My Aula F75 Pro suddenly started acting up after normal use, and now some keys are not responding the way they should. I’ve already tried basic troubleshooting, but the problem is still there, and I need help figuring out whether this is a common Aula F75 Pro issue or if there’s a fix I’m missing.
Start with the easy split. Figure out if it is hardware, firmware, or software.
-
Test the board on another device.
Use wired mode first. No hub. No extender. If the same keys fail on a second PC, the issue is inside the keyboard. -
Check switch behavior.
If your F75 Pro is hot-swap, pull the bad switch and swap it with a key you know works, like from Pause or Scroll if you do not use those. If the problem follows the switch, the switch is bad. Replace it. If the same socket still fails with a known good switch, the socket or PCB is the problem. -
Clean the socket.
Dust, bent pins, and half-seated switches cause missed input a lot.
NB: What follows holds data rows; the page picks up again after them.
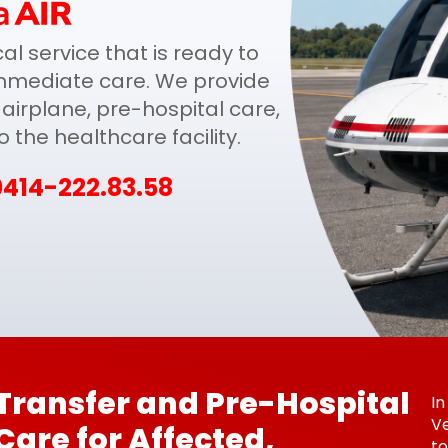
l service that is ready to
mmediate care. We provide
airplane, pre-hospital care,
the healthcare facility.
0414-222.83.58
Transfer and Pre-Hospital
In
Ve
Care for Affected,
to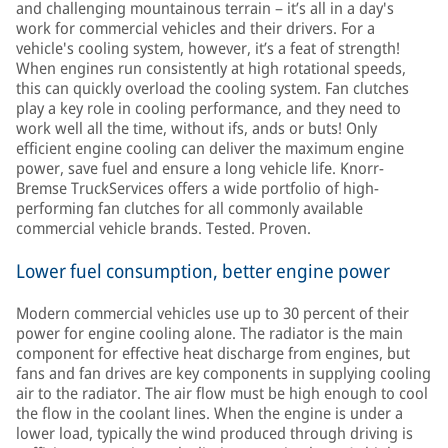
and challenging mountainous terrain – it’s all in a day's
work for commercial vehicles and their drivers. For a
vehicle's cooling system, however, it’s a feat of strength!
When engines run consistently at high rotational speeds,
this can quickly overload the cooling system. Fan clutches
play a key role in cooling performance, and they need to
work well all the time, without ifs, ands or buts! Only
efficient engine cooling can deliver the maximum engine
power, save fuel and ensure a long vehicle life. Knorr-
Bremse TruckServices offers a wide portfolio of high-
performing fan clutches for all commonly available
commercial vehicle brands. Tested. Proven.
Lower fuel consumption, better engine power
Modern commercial vehicles use up to 30 percent of their
power for engine cooling alone. The radiator is the main
component for effective heat discharge from engines, but
fans and fan drives are key components in supplying cooling
air to the radiator. The air flow must be high enough to cool
the flow in the coolant lines. When the engine is under a
lower load, typically the wind produced through driving is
Pull the switch, inspect both pins, make sure they are straight, then reseat firmly. A tiny bit of debris in a hot-swap socket is enough to make keys act weird. -
Reset the keyboard.
Try factory reset from the manual or Aula software. Some boards get stuck after macro or layer changes. If random keys output the wrong thing, this matters more than if they are dead. -
Reflash or update firmware.
If Aula has a firmware tool for the F75 Pro, run it in wired mode. Close RGB and remap software first. Bad firmware shows up as wrong mappings, chatter, or dead zones. -
Rule out software conflict.
Turn off AutoHotkey, SharpKeys, game overlays, and Aula software tempraorily. Test in a text editor and a keyboard tester site. -
Watch for pattern.
One key dead, often switch.
Whole column dead, often PCB trace or controller issue.
Only wireless fails, battery or 2.4 GHz issue.
Double typing, often switch wear or debounce issue.
If you list which keys fail, and whether they are dead, double press, or output the wrong key, people here can narrow it down fast. If it is a whole row or column, dont waste time on switch swaps first.
I’d add one thing @espritlibre didn’t really lean on enough: check for a stuck Fn/layer state before you assume the PCB is dying. On a lot of 75% boards, when a few keys start doing the “wrong” thing after normal use, it’s not always dead hardware. Sometimes the board thinks you’re on a secondary layer, or a macro profile got toggled by accident. That can look a lot like failure when it’s really just the keyboard being dumb.
A few extra checks:
- Open an online key event tester and see the exact scancode being sent.
- If pressing A sends nothing, that points one way.
- If pressing A sends Left Arrow or some media key, that points another way.
- Try BIOS or your login screen.
- If the bad behavior happens there too, it’s probly not Windows doing something weird.
- Check battery level if you mostly use it wireless.
- Low battery can make some boards act wonky before they fully die. Not super common, but it happens.
- Look for liquid or humidity damage.
- Even one tiny spill from days ago can corrode a couple of keys first, then spread. People always say “normal use” and then remember the coffee incident later lol.
- Press around the case gently while testing the dead keys.
- If keys come back when the case flexes a little, that screams solder/socket issue, not software.
I’d actually disagree a bit with “just reflash firmware” early on. If the problem started suddenly and only affects a small cluster of keys, reflashing is lower on my list than checking for physical damage, layer weirdness, or partial PCB failure.
If you post the exact keys affected, like “entire left column” vs “just R and F” vs “wrong output,” people can narrow it down way faster. Whole pattern matters a ton here.
I mostly agree with @espritlibre, but before blaming firmware or the PCB, I’d test whether this is actually a switch or hotswap socket issue. On the Aula F75 Pro, a single bad switch can look like a dead key problem when the board itself is fine.
What I’d do:
- Pull the problem keycaps.
- Swap the affected switches with known-good ones from keys that work.
- Test again.
Results matter:
- If the problem follows the switch, the switch is bad.
- If the same key position still fails, it’s socket/PCB side.
- If the key starts working after reseating, the switch may have had bent pins or poor contact.
Also inspect the switch pins closely. Bent pins are super common after even one swap and can cause partial input or total failure.
One thing I slightly disagree on: case flex testing can hint at a bad connection, sure, but I would not press on the case much unless you want to risk making it worse. Better to open it and visually inspect the PCB, daughterboard cable, and plate alignment directly.
For the Aula F75 Pro specifically, also try wired mode with the board fully powered off first, then reconnect. Some tri-mode boards get weird when switching between 2.4G, Bluetooth, and USB states.
Pros of the Aula F75 Pro:
- Hotswap makes switch diagnosis easy
- Tri-mode is convenient
- Nice layout for daily use
Cons:
- More points of failure because of wireless plus hotswap
- Socket issues can happen after switch changes
- Harder to diagnose than a plain wired board
If you list the exact dead keys, people can tell pretty fast whether it’s row, column, or just a couple sockets.